**GIVEN ENTRIES:**
[Start of Attachment]
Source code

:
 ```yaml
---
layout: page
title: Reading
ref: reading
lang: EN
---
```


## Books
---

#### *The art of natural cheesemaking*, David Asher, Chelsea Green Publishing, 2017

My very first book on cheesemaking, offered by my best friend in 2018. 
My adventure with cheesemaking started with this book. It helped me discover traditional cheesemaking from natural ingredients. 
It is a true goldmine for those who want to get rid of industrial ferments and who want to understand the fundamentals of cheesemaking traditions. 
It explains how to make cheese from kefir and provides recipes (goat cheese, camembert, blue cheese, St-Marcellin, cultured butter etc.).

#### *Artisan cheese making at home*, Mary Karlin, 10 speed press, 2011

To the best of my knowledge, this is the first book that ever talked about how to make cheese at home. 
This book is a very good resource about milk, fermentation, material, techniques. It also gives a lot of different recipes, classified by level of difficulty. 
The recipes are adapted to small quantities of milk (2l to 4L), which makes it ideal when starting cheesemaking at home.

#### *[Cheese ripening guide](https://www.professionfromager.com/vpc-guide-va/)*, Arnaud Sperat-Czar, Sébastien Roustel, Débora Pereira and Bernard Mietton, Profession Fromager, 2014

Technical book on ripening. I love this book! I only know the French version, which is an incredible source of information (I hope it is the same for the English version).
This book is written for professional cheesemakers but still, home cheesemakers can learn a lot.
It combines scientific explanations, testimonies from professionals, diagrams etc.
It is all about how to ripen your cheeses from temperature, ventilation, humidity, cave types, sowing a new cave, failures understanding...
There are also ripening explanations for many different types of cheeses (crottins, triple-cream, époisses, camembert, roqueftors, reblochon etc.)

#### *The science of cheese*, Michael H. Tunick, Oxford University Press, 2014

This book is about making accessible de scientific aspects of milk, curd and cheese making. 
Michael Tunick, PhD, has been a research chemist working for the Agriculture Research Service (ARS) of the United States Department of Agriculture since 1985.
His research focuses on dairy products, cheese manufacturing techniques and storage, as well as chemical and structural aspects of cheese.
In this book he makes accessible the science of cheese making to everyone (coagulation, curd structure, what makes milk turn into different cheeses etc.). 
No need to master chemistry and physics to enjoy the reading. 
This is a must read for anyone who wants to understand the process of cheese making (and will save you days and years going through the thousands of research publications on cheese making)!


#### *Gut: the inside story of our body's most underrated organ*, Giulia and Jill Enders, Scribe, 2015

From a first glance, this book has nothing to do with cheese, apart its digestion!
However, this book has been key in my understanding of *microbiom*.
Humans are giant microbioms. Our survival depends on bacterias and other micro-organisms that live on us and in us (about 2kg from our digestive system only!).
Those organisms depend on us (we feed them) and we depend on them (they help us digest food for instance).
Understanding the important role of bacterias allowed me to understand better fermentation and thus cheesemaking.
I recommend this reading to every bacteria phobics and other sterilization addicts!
[End of Attachment]
**AIM OF THE TASK:**
Give the entries again exactly, every one.

**OUTPUT FOR THIS TASK:**
Source code

:
 ```yaml
---
layout: page
title: Reading
ref: reading
lang: EN
---
```


## Books
---

#### *The art of natural cheesemaking*, David Asher, Chelsea Green Publishing, 2017

My very first book on cheesemaking, offered by my best friend in 2018. 
My adventure with cheesemaking started with this book. It helped me discover traditional cheesemaking from natural ingredients. 
It is a true goldmine for those who want to get rid of industrial ferments and who want to understand the fundamentals of cheesemaking traditions. 
It explains how to make cheese from kefir and provides recipes (goat cheese, camembert, blue cheese, St-Marcellin, cultured butter etc.).

#### *Artisan cheese making at home*, Mary Karlin, 10 speed press, 2011

To the best of my knowledge, this is the first book that ever talked about how to make cheese at home. 
This book is a very good resource about milk, fermentation, material, techniques. It also gives a lot of different recipes, classified by level of difficulty. 
The recipes are adapted to small quantities of milk (2l to 4L), which makes it ideal when starting cheesemaking at home.

#### *[Cheese ripening guide](https://www.professionfromager.com/vpc-guide-va/)*, Arnaud Sperat-Czar, Sébastien Roustel, Débora Pereira and Bernard Mietton, Profession Fromager, 2014

Technical book on ripening. I love this book! I only know the French version, which is an incredible source of information (I hope it is the same for the English version).
This book is written for professional cheesemakers but still, home cheesemakers can learn a lot.
It combines scientific explanations, testimonies from professionals, diagrams etc.
It is all about how to ripen your cheeses from temperature, ventilation, humidity, cave types, sowing a new cave, failures understanding...
There are also ripening explanations for many different types of cheeses (crottins, triple-cream, époisses, camembert, roqueftors, reblochon etc.)

#### *The science of cheese*, Michael H. Tunick, Oxford University Press, 2014

This book is about making accessible de scientific aspects of milk, curd and cheese making. 
Michael Tunick, PhD, has been a research chemist working for the Agriculture Research Service (ARS) of the United States Department of Agriculture since 1985.
His research focuses on dairy products, cheese manufacturing techniques and storage, as well as chemical and structural aspects of cheese.
In this book he makes accessible the science of cheese making to everyone (coagulation, curd structure, what makes milk turn into different cheeses etc.). 
No need to master chemistry and physics to enjoy the reading. 
This is a must read for anyone who wants to understand the process of cheese making (and will save you days and years going through the thousands of research publications on cheese making)!


#### *Gut: the inside story of our body's most underrated organ*, Giulia and Jill Enders, Scribe, 2015

From a first glance, this book has nothing to do with cheese, apart its digestion!
However, this book has been key in my understanding of *microbiom*.
Humans are giant microbioms. Our survival depends on bacterias and other micro-organisms that live on us and in us (about 2kg from our digestive system only!).
Those organisms depend on us (we feed them) and we depend on them (they help us digest food for instance).
Understanding the important role of bacterias allowed me to understand better fermentation and thus cheesemaking.
I recommend this reading to every bacteria phobics and other sterilization addicts!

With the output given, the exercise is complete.